The result is high quality material and performance which held a mixed audience from Kindergarten to Year 5 this morning, including an enthusiastic 20 minute Q&A session conducted by the actors when the story was finally finished.

“Finally finished” is not a criticism of the script, but its main theme.  You could call Rolling Home Brechtian theatre for littlies.  The two main characters are Figaro (Shaw) and Georgio (Hagarty) who are fairytale story tellers, in the story they tell to us in the audience, singing songs as they go along.  They slip easily between their characters as wandering story tellers, the characters they become in the stories they tell, and as out-of-role actors in teacher mode, asking questions of the children about the characters they played, as well as in actor mode explaining about the business of theatre.

Georgio is young and rather naive, seeking to settle down in his own home – his story cannot finish until the story of the magic crystal belonging to the Queen of the Dark Forest is concluded.  Figaro is older, craftier, and prefers to keep moving on, even after their caravan has rolled away downhill and smashed to pieces.  In the end, they find their “home” in their friendship, built up through all the experiences they have had together in returning the crystal to its rightful owner.  Only then does Figaro reveal to Georgio that the King (who had stolen the Queen’s crystal, and from whom Georgio had taken it) had actually paid 12 gold pieces for their storytelling, not the 3 he had at first said the King had paid.

So the story finally finishes when true friendship means honesty – Georgio can build a home, Figaro can travel on, but both are welcome in each other’s life.

Would this complexity of levels of understanding come through to the children watching? 

In the session I saw, my half of the audience were mainly well below the age of 7, while the half I could watch in the opposite seats were mainly 8 plus.  On my side the children responded to everything as if they understood (after the little boy in front of me had wondered after the first song and we all clapped “Is that the end?"), but when it came to Q&A, the littlies had questions which they couldn’t remember when asked to speak.  The actors handled these potentially embarrassing situations with positive encouragement but without improper pressure.  Good teaching approach, in other words.

On the other side, I could see faces light up during the performance as children picked up what was happening in the relationship between Georgio and Figaro, and there were many very thoughtful and insightful questions in the Q&A.  Good theatre-in-education at work, in other words.

I don’t need many more words then to say that this is an interesting and well worthwhile theatre and educational experience, especially for the intended age group but even for much younger children.

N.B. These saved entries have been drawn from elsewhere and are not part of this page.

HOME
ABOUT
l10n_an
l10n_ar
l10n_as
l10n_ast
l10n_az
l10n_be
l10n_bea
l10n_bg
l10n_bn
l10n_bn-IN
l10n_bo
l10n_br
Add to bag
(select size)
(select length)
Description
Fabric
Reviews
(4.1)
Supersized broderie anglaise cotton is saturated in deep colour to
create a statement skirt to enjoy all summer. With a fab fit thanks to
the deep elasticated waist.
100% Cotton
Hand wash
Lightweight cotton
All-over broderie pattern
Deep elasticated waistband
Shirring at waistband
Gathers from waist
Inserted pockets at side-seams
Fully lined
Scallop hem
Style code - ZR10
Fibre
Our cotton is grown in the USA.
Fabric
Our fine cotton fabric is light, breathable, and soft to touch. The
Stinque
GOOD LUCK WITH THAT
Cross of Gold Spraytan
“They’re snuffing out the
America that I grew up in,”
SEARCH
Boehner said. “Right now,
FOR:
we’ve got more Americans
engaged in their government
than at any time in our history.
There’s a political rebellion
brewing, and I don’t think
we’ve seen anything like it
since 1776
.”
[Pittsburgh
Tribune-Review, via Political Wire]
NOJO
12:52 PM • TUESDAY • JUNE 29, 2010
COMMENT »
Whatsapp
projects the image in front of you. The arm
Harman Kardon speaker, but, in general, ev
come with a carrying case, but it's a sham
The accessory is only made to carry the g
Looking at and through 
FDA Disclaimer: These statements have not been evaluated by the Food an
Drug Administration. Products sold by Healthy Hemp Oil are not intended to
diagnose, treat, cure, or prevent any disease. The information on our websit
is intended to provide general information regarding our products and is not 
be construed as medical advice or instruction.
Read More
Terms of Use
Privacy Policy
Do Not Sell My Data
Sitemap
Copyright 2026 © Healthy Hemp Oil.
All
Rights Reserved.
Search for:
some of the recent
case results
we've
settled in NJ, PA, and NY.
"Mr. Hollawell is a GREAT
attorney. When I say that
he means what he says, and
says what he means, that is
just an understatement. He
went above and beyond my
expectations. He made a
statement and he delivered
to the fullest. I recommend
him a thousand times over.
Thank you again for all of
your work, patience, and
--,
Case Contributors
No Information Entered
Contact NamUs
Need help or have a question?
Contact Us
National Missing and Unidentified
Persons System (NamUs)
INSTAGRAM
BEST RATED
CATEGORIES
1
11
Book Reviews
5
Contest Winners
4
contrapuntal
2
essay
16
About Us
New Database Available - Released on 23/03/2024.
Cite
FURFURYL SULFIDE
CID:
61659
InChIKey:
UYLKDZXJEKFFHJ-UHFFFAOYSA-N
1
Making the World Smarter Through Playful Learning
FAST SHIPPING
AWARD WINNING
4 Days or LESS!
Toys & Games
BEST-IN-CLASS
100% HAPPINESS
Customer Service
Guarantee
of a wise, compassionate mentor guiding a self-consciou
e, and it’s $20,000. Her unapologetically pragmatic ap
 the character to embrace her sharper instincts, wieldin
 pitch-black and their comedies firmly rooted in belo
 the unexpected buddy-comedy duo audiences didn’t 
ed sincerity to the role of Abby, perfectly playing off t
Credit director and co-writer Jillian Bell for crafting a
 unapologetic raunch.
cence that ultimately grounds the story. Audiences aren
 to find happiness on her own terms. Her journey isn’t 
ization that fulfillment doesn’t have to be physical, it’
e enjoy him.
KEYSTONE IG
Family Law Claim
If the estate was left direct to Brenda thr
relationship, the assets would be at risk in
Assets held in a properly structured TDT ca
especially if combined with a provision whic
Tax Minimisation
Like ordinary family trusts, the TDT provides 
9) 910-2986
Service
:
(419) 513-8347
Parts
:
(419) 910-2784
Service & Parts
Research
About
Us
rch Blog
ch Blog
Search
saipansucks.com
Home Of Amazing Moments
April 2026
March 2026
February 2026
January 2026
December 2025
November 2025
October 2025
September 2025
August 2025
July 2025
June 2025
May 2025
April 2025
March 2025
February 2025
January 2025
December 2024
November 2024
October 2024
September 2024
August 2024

But then I had other thoughts about the concept.  Essentially the script, songs and music draw upon a range of storytelling traditions which come down to us from Europe, including the key “quest for the holy grail” element in the magic crystal story and the “royalty / commoner” characters.  In the Australian context this material is in the background of most people, but is quite outside the traditions of Indigenous Australians. 

Though there is great value in Rolling Home, for Aboriginal and Torres Strait Islanders it is a confirmation of the power of invasive culture, with no counterbalance.  So I proposed to Greg Lissaman that he might take up the search for a way to make a play for young children which would draw on maintaining country and community from the ancient Australian tradition.

I suppose this is just another quest, but in our conversation we wondered how David and Stephen Page, and Frances Rings, might like to take Bangarra into work for young children, now that Terrain has shown how their work can ring true across our cultural differences – as Lissaman’s Georgio and Figaro found in friendship and honesty.